COMPITO:
Rispondi a queste domande sul brano sull'evoluzione.
1. Come vengono chiamati gli H. sapiens antichi che hanno un'anatomia simile alla nostra?
2. Che nome ha dato Gould al meccanismo evolutivo che ha scoperto e studiato?
3. Di che cosa è sinonimo l'evoluzione, e di che cosa non lo è?

Nei precedenti post ho parlato della separazione dell'Antropologia Culturale da quella Fisica, e di come questa scissione abbia fornito una visione distorta dell'evoluzione, arrivando alla conclusione che l'uomo, con la comparsa della cultura, avrebbe smesso di evolvere. Naturalmente, tutto ciò non è assolutamente vero in quanto l'uomo continua ad evolversi, ma arrivati a questo punto dobbiamo fare anche un po' di chiarezza su questo concetto (lo affronterò in modo dettagliato in separata sede) prima di affrontare le prossime tematiche (riprendendo anche alcune tematiche come quelle inerenti all'HESA'). Se vi siete persi gli articoli precedenti, cliccate qui, qui e qui.
Bene, incominciamo! L’evoluzione biologica è un processo continuo, che ha avuto un inizio ma che non avrà una fine, o meglio ci sarà quando ogni organismo o entità biologica scomparirà. Ma, un pensiero diffuso è che ora, Homo sapiens, la nostra specie, si trovi in una situazione di stasi e senza "evolversi", cambiare, da quando le capacità culturali e tecnologiche sono migliorate. Non esiste nessun blocco, anche perché apparentemente e morfologicamente non vi sono sostanziali cambiamenti, infatti a livello paleoantropologico si indicano H. sapiens antichi, che possiedono un’anatomia simile alla nostra, come “Homo sapiens anatomicamente moderni”. Ma, a livello genetico e fisiologico i cambiamenti sono continui, e questo vale per tutte le specie, che sia un mammifero o un virus. Questo concetto di stasi viene confuso con un periodo nel quale non avvengono cambiamenti, e può avere una valenza fino ad un certo punto. Per esempio, Gould ha scoperto e studiato un meccanismo evolutivo che ha denominato “Gli equilibri punteggiati”. In parole povere, senza entrare troppo nella spiegazione del meccanismo, Gould spiega che se non vi sono determinate pressioni selettive che portano ad un mutamento rapido all’interno della popolazione di una data specie, come un cambiamento ambientale rapido, la popolazione apparentemente ed esternamente sembra non cambiare molto. Per questo sono contro il termine "fossile vivente", in quanto porta a pensare che un organismo possa non mutare per molto tempo.
Come spiegare in modo molto semplice il concetto di
evoluzione? Evoluzione è sinonimo di cambiamento, non di miglioramento, e
questo cambiamento è promosso dalle mutazioni (perlopiù casuali). Queste mutazioni, o la comparsa
di nuovi geni o di altri fattori biologici (anche il cambiamento della struttura di un cromosoma, per esempio), verranno poi “smistati” all’interno di una popolazione
attraverso i vari meccanismi evolutivi (Selezione Naturale, Selezione Sessuale, Exaptations, Equilibri Punteggiati, ecc.) che
“smistano”, selezionano certi organismi che possiedono già certe mutazioni o caratteristiche,
dipendentemente dal fattore in gioco, rendendo una determinata
mutazione/genotipo/fenotipo più o meno frequente all’interno di una popolazione
di una data specie (non necessariamente in quest'ordine. Una certa mutazione può diventare anche frequente in un momento nel quale non ci sono pressioni selettive in gioco).

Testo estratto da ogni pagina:
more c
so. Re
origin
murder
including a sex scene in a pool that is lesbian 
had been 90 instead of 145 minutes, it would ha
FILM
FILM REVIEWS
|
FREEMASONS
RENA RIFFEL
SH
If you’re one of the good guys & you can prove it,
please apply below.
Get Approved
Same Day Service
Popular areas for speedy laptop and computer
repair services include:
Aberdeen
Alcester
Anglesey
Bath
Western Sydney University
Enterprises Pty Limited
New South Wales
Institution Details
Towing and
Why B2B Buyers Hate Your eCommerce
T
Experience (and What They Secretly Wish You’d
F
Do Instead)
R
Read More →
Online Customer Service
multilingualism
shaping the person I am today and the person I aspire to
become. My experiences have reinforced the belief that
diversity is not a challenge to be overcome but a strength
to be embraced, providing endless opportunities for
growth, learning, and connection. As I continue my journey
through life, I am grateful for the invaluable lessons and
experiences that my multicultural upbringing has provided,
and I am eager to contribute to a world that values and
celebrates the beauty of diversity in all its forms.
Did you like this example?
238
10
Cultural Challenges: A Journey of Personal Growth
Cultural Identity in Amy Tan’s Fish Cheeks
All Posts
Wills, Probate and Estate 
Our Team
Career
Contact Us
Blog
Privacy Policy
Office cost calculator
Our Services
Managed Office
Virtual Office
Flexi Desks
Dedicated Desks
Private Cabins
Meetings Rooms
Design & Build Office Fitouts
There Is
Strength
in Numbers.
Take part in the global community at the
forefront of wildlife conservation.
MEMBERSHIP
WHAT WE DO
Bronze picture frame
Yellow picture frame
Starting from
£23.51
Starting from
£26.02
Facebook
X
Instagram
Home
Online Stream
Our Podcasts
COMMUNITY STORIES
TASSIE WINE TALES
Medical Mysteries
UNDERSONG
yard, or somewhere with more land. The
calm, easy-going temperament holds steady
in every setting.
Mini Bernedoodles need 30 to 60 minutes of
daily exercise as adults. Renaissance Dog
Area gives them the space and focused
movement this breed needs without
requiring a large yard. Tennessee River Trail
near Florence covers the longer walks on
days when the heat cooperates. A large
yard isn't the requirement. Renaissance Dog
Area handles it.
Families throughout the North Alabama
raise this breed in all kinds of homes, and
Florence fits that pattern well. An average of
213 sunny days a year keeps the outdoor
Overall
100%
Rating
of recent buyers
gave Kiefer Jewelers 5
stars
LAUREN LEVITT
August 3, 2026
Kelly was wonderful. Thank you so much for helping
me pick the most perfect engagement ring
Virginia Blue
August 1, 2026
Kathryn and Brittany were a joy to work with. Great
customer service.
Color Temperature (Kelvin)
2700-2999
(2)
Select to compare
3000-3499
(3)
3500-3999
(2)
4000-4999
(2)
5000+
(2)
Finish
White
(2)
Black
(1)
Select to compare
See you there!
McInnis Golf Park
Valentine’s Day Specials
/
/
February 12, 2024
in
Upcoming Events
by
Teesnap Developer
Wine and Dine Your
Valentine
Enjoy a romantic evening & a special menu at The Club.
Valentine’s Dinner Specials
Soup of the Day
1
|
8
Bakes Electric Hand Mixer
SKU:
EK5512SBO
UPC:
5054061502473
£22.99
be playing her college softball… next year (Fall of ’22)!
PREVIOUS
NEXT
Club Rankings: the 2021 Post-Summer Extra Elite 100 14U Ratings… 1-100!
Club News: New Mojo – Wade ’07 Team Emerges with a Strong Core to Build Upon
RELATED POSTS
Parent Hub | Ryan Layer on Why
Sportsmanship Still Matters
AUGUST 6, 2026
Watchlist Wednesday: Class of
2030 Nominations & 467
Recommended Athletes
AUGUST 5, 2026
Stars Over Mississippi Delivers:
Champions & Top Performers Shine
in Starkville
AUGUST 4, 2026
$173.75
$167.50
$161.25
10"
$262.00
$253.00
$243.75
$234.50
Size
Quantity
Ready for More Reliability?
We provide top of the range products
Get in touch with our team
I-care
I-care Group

RISPOSTA:
1. "Homo sapiens anatomicamente moderni".
2. "Gli equilibri punteggiati".
3. È sinonimo di cambiamento, non di miglioramento.